Differences from TPS

While lean is seen by many as a generalization of the TPS into other industries and contexts, there are some acknowledged differences that seem to have developed in implementation.

  1. Seeking profit is a relentless focus for Toyota exemplified by the profit maximization principle (price – cost = profit) and the need, therefore, to practice systematic cost reduction (through TPS or otherwise) to realize benefit. Lean implementations can tend to de‐emphasize this key measure and thus become fixated with the implementation of improvement concepts of “flow” or “pull.” However, the emergence of the “value curve analysis” promises to directly tie lean improvements to bottom‐line performance measurements.

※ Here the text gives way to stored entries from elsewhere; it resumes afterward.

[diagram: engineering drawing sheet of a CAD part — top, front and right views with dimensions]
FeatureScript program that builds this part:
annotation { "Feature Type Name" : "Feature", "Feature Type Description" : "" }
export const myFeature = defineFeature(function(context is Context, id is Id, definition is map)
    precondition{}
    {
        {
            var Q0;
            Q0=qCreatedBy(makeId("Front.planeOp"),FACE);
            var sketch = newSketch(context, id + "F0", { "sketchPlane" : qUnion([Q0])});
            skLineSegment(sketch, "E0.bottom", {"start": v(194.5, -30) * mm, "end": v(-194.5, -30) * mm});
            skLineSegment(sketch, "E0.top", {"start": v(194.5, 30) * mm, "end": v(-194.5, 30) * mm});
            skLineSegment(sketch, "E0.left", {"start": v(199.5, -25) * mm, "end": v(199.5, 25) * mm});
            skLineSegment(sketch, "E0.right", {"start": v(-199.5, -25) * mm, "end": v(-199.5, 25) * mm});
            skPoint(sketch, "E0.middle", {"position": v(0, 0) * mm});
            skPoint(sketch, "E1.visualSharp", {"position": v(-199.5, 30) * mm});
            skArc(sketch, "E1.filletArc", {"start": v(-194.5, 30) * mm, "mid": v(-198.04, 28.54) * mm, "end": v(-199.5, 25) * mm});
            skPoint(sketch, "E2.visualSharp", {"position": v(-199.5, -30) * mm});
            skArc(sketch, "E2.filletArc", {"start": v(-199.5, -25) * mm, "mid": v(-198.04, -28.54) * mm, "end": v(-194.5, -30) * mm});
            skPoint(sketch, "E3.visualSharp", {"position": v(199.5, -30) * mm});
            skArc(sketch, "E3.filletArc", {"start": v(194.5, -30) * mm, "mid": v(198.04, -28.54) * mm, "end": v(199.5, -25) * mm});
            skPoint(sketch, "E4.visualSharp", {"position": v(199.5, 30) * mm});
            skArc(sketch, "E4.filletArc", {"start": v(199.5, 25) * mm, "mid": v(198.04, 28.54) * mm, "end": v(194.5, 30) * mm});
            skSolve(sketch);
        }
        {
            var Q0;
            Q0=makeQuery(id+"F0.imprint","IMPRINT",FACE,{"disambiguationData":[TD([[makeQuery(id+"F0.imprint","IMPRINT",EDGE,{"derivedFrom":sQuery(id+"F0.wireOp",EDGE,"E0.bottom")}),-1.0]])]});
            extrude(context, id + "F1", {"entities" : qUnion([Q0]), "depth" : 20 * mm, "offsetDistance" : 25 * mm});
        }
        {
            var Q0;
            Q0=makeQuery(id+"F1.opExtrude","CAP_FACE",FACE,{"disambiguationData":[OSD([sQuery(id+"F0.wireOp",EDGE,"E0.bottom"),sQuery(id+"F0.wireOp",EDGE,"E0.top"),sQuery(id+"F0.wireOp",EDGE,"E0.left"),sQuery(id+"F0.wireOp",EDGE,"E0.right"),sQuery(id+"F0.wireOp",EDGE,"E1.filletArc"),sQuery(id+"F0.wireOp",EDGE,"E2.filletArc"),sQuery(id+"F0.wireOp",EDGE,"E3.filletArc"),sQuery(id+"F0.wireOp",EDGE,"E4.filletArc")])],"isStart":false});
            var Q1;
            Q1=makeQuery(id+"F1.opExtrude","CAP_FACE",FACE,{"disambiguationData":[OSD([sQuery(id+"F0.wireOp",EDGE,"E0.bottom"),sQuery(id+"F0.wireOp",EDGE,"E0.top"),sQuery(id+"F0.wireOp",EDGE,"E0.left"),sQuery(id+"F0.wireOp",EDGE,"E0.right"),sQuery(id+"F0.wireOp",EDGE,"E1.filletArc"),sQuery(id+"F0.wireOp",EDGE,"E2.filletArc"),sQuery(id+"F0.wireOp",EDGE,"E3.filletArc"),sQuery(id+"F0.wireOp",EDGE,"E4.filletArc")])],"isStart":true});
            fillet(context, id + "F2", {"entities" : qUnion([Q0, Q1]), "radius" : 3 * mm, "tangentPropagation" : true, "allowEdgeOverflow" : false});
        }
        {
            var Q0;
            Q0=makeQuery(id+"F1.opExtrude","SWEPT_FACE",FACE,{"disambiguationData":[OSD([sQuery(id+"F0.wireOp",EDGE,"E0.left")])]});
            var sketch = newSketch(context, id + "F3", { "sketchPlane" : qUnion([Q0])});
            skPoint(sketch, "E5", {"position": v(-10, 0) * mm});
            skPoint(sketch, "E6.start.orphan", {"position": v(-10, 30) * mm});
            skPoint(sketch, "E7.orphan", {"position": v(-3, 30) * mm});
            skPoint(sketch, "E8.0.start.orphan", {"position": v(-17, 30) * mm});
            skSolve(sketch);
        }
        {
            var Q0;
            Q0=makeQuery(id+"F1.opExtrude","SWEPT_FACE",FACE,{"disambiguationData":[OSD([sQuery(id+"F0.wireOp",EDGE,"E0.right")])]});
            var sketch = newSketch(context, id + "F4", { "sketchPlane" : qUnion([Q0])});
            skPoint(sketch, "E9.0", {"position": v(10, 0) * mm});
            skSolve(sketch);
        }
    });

  2. Tool orientation is a tendency in many programs to elevate mere tools [standardized work, value stream mapping (VSM), visual control, etc.] to an unhealthy status beyond their pragmatic intent. The tools are just different ways to work around certain types of problems, but they do not solve them for you or always highlight the underlying cause of many types of problems. The tools employed at Toyota are often used to expose particular problems that are then dealt with, as each tool’s limitations or blind spots are perhaps better understood. So, for example, value stream mapping focuses upon material and information flow problems (a title built into the Toyota title for this activity) but is not strong on Metrics, Man, or Method. Internally, they well know the limits of the tool and understood that it was never intended as the best way to see and analyze every waste or every problem related to quality, downtime, personnel development, cross training–related issues, capacity bottlenecks, or anything to do with profits, safety, metrics or morale, etc. No one tool can do all of that. For surfacing these issues, other tools are much more widely and effectively used.

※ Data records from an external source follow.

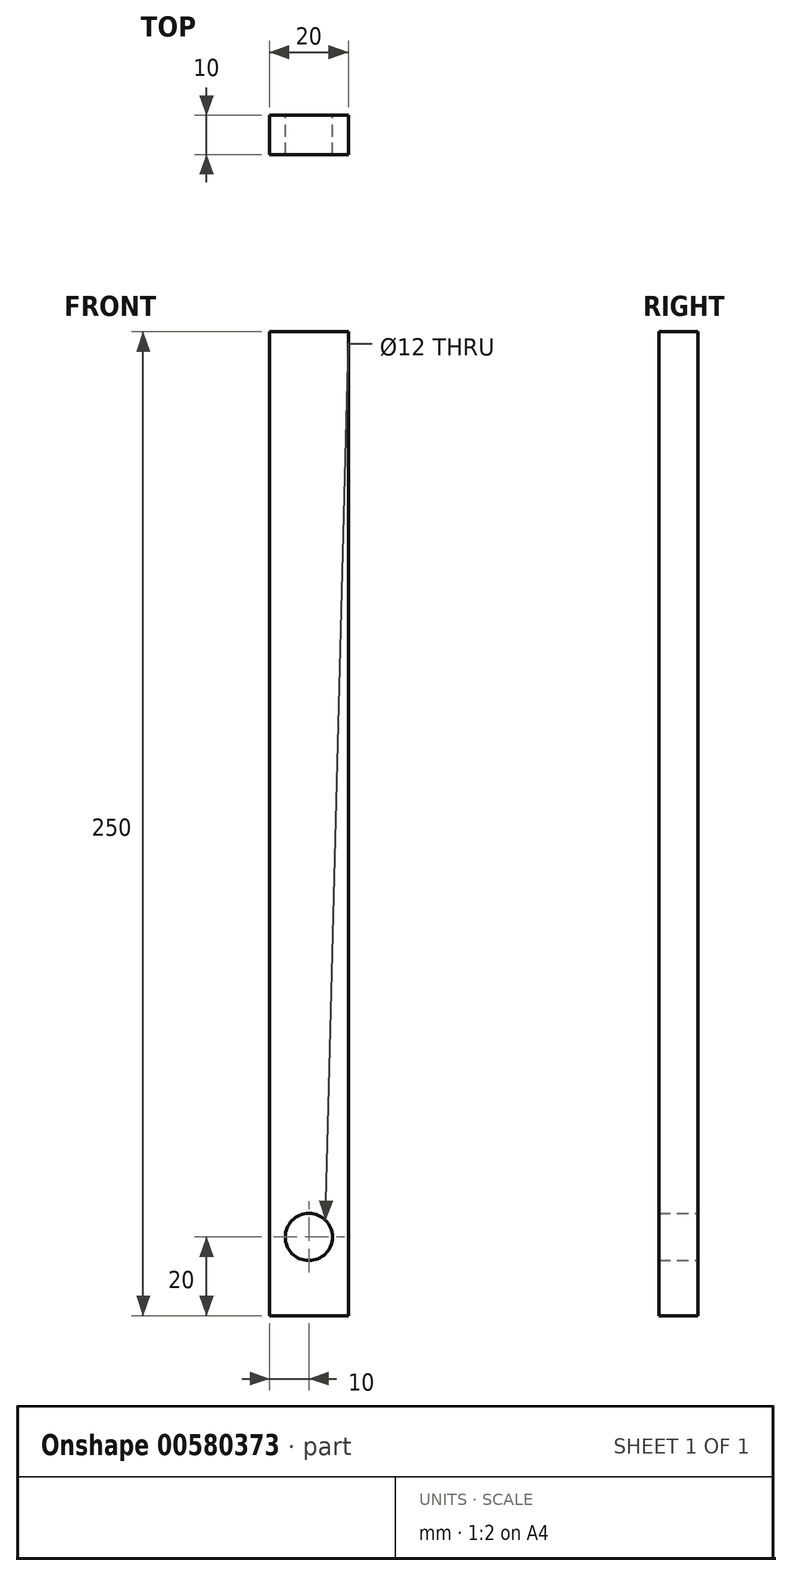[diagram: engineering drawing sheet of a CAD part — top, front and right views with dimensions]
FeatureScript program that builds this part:
annotation { "Feature Type Name" : "Feature", "Feature Type Description" : "" }
export const myFeature = defineFeature(function(context is Context, id is Id, definition is map)
    precondition{}
    {
        {
            var Q0;
            Q0=qCreatedBy(makeId("Front.planeOp"),FACE);
            var sketch = newSketch(context, id + "F0", { "sketchPlane" : qUnion([Q0])});
            skLineSegment(sketch, "E0.bottom", {"start": v(0, 0) * mm, "end": v(20, 0) * mm});
            skLineSegment(sketch, "E0.top", {"start": v(0, 250) * mm, "end": v(20, 250) * mm});
            skLineSegment(sketch, "E0.left", {"start": v(0, 0) * mm, "end": v(0, 250) * mm});
            skLineSegment(sketch, "E0.right", {"start": v(20, 0) * mm, "end": v(20, 250) * mm});
            skCircle(sketch, "E1", {"center": v(10, 20) * mm, "radius": 6 * mm});
            skPoint(sketch, "E1.centerSnap0", {"position": v(10, 0) * mm});
            skSolve(sketch);
        }
        {
            var Q0;
            Q0=makeQuery(id+"F0.imprint","IMPRINT",FACE,{"disambiguationData":[TD([[makeQuery(id+"F0.imprint","IMPRINT",EDGE,{"derivedFrom":sQuery(id+"F0.wireOp",EDGE,"E0.bottom")}),1.0]])]});
            extrude(context, id + "F1", {"entities" : qUnion([Q0]), "depth" : 10 * mm, "offsetDistance" : 25 * mm});
        }
    });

  3. Management technique rather than change agents has been a principle in Toyota from the early 1950s when they started emphasizing the development of the production manager’s and supervisors’ skills set in guiding natural work teams and did not rely upon staff‐level change agents to drive improvements. This can manifest itself as a “Push” implementation of lean rather than “Pull” by the team itself. This area of skills development is not that of the change agent specialist but that of the natural operations work team leader. Although less prestigious than the TPS specialists, development of work team supervisors in Toyota is considered an equally, if not, more important topic merely because there are tens of thousands of these individuals. Specifically, it is these manufacturing leaders that are the main focus of training efforts in Toyota since they lead the daily work areas, and they directly and dramatically affect quality, cost, productivity, safety, and morale of the team environment. In many companies implementing lean, the reverse set of priorities is true. Emphasis is put on developing the specialist, while the supervisor skill level is expected to somehow develop over time on its own.
  4. Lack of understanding is one of the key reasons that a large share of lean manufacturing projects in the West fail to bring any benefit. In Factory Physics, Hopp and Spearman describe this as romantic JIT, where the belief in the methods is more important than the actual understanding and results. In this aspect, lean manufacturing is more of a religion than a science. Others have compared it to cargo cult science.